Clear and Unclear Windows

EDU 6120 Clear and Unclear Windows

During, our 3rd session of, Foundations: American Education Past and Present Dr. Scheuerman introduced us to the 4 cardinal Greek values that represent virtuous living: Courage, Wisdom, Moderation and Justice.  Dr. Scheuerman then illustrated these qualities as triangle of virtues to strive for through our preferred endorsement areas to ultimately find a balance in the search for justice.  Too much of one, say moderation, could make you glutton-ness, too little, empty.  The idea is to find balance where all parts of the virtues are equally represented and incorporated to ensure the fourth virtue of justice.  Dr. Scheuerman then went on to pose the question, “What is clear about making this work and what is unclear about this with regard to meaningful instructional environments?” These big questions brought forth much contemplation for me this week.

What is clear to me is that in order to have a balanced curriculum and classroom I must live a balanced life.  If I need to teach the standards brought forth by the state but want to teach with a focus on creativity through music and drama then I must find a way to strike a balance.  As a teacher I must find a way to incorporate the fundamentals with experiences, to teach, say, math skills through music appreciation.  This is all a practice of living Viva Activa. Viva Activa is a life of action.  Dr. Scheuerman said, “Progressive change comes when you create Viva Activa experiences in your class.”  I explored this concept last week when reading about Paidea.  To have a circular curriculum that builds skills, incorporates the community, promotes group action and interaction, develops critical thinking skills and teaches the standards required by the state is no small feat.  It seems to me that this can only be accomplished through an active life.  Creating experiences in the classroom that get kids moving, thinking, building ideas and skills, involving the community through service and outreach, introducing new concepts and ideas, creating personal interests, making decisions both individually and as a democratic group to promote general welfare, is how a class can see progressive change.

The example  I suggest is one that my daughter is doing in her 3rd grade class.  The students are making a calendar to raise funds for our sister island of Ometepe, Nicaragua.   In order to accomplish this children have learned about Ometepe through an association, BOSIA, (Bainbridge Ometepe Sister Island Association) and have hosted a guest presentation and Q&A session in the classroom (geography, critical thinking skills).
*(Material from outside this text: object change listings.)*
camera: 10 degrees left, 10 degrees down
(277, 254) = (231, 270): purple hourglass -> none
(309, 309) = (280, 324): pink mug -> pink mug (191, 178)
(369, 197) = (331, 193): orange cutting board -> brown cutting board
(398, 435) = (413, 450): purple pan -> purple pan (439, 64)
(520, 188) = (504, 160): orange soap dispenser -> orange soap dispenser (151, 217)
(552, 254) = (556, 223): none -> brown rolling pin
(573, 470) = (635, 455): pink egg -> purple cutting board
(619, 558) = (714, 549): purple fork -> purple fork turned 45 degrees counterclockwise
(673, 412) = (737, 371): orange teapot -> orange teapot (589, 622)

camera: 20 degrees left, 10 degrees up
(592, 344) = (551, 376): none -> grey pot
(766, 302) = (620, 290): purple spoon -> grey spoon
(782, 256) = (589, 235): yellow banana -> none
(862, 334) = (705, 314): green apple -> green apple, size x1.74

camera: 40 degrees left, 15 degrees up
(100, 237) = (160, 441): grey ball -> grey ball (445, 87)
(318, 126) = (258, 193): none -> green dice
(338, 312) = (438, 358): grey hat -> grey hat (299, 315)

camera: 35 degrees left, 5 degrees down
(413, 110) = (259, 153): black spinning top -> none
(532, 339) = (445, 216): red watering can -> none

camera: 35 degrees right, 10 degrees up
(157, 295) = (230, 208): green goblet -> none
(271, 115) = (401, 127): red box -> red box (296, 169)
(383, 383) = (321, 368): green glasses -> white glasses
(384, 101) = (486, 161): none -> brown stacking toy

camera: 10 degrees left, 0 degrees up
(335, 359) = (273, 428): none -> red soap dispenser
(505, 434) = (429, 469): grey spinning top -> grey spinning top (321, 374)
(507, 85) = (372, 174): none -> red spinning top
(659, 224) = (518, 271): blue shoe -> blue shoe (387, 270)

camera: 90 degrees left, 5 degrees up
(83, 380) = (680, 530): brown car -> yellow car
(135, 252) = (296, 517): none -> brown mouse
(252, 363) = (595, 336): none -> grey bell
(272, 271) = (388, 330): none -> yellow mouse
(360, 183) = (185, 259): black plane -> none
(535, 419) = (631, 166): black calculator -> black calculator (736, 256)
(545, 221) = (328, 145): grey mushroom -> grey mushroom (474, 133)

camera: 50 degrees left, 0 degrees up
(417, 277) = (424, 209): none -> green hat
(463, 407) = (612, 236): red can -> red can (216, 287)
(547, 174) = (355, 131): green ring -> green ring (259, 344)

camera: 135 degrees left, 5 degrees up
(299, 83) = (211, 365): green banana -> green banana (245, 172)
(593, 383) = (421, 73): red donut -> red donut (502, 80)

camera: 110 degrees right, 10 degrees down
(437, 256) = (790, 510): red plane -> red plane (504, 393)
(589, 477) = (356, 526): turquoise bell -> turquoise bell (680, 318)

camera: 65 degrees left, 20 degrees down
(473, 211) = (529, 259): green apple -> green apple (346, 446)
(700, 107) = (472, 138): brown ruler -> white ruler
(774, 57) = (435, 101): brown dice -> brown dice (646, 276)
The students have picked a theme, farming (group decision making, compromise) and they have visited local farms to understand what it takes to be a farmer and how to farm (critical thinking, community involvement). The students then have been partnered up to create the calendar illustrations and weekly date grids for each month (group and individual decision making and creative personal interests, math skills, reading skills, writing skills).  The entire class will engage in a field-trip to the printers to see how the calendar is created from start to finish (group and community interaction and introducing new concepts/ideas).  Students will sell these calendars to the community (understanding skills/concepts, math skills, personal performance skills, group promotion, verbal presentation skills). Lastly, the entire class will decide  where the funds  will be applied in Ometepe through classroom discussion and consensus (democratic processes).  I understand the amount of work that goes into this process, and have been directly involved in many facets of the operation I think that there is no better way to teach than through experiences.

What I am unclear about when it comes to these types of real world project based experiences are the technical details, I hope they will clear up with time and experience and support of mentors.  For example: How do you get funding?  We discussed in class, briefly, underwriting from community businesses, but what do you do if this is not viable option?  I am curious about, if faced with an unsupportive administration, how you find a way to develop projects such as these?  What are the limitations on project –based curriculum? How do I find the time to develop these types of projects?  Can there still be significant value in everyday teaching if this type of large experience is unavailable?  Can a project like this have down- sides for meaningful instructional environments?  I hope that as I progress in this MAT program that I am able strike my own personal balance in teaching techniques and to answer these, and many more, questions that will surely arise.